» Assignment
Restate the whole listing exactly, leaving nothing out.

» Data shown
▼
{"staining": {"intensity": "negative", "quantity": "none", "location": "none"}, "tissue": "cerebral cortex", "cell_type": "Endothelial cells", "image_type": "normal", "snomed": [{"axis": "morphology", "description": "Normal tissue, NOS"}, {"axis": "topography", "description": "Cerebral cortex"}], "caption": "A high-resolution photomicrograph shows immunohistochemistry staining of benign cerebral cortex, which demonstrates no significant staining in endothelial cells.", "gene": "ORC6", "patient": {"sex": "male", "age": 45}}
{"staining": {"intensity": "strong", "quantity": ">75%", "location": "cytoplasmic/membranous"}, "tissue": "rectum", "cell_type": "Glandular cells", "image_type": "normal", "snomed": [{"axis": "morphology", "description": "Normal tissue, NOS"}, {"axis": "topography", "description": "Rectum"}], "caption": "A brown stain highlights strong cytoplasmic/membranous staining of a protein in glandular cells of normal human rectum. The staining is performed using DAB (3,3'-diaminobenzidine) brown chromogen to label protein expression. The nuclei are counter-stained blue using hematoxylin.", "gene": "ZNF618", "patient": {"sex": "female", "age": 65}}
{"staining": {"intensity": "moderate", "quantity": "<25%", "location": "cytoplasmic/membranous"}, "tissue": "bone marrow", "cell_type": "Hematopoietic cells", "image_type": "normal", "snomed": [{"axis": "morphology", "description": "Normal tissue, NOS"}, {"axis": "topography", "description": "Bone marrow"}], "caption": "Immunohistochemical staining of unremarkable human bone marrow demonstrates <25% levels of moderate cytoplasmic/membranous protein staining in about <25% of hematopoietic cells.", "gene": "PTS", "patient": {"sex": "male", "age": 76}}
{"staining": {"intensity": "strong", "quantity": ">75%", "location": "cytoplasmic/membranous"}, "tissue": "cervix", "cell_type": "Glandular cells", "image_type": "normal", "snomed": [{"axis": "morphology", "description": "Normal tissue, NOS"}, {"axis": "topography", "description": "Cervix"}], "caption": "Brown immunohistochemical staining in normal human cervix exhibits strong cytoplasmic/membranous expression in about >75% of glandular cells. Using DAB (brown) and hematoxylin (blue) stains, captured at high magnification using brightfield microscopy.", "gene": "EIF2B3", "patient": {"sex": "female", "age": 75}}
▲
» Solved problem
{"staining": {"intensity": "negative", "quantity": "none", "location": "none"}, "tissue": "cerebral cortex", "cell_type": "Endothelial cells", "image_type": "normal", "snomed": [{"axis": "morphology", "description": "Normal tissue, NOS"}, {"axis": "topography", "description": "Cerebral cortex"}], "caption": "A high-resolution photomicrograph shows immunohistochemistry staining of benign cerebral cortex, which demonstrates no significant staining in endothelial cells.", "gene": "ORC6", "patient": {"sex": "male", "age": 45}}
{"staining": {"intensity": "strong", "quantity": ">75%", "location": "cytoplasmic/membranous"}, "tissue": "rectum", "cell_type": "Glandular cells", "image_type": "normal", "snomed": [{"axis": "morphology", "description": "Normal tissue, NOS"}, {"axis": "topography", "description": "Rectum"}], "caption": "A brown stain highlights strong cytoplasmic/membranous staining of a protein in glandular cells of normal human rectum. The staining is performed using DAB (3,3'-diaminobenzidine) brown chromogen to label protein expression. The nuclei are counter-stained blue using hematoxylin.", "gene": "ZNF618", "patient": {"sex": "female", "age": 65}}
{"staining": {"intensity": "moderate", "quantity": "<25%", "location": "cytoplasmic/membranous"}, "tissue": "bone marrow", "cell_type": "Hematopoietic cells", "image_type": "normal", "snomed": [{"axis": "morphology", "description": "Normal tissue, NOS"}, {"axis": "topography", "description": "Bone marrow"}], "caption": "Immunohistochemical staining of unremarkable human bone marrow demonstrates <25% levels of moderate cytoplasmic/membranous protein staining in about <25% of hematopoietic cells.", "gene": "PTS", "patient": {"sex": "male", "age": 76}}
{"staining": {"intensity": "strong", "quantity": ">75%", "location": "cytoplasmic/membranous"}, "tissue": "cervix", "cell_type": "Glandular cells", "image_type": "normal", "snomed": [{"axis": "morphology", "description": "Normal tissue, NOS"}, {"axis": "topography", "description": "Cervix"}], "caption": "Brown immunohistochemical staining in normal human cervix exhibits strong cytoplasmic/membranous expression in about >75% of glandular cells. Using DAB (brown) and hematoxylin (blue) stains, captured at high magnification using brightfield microscopy.", "gene": "EIF2B3", "patient": {"sex": "female", "age": 75}}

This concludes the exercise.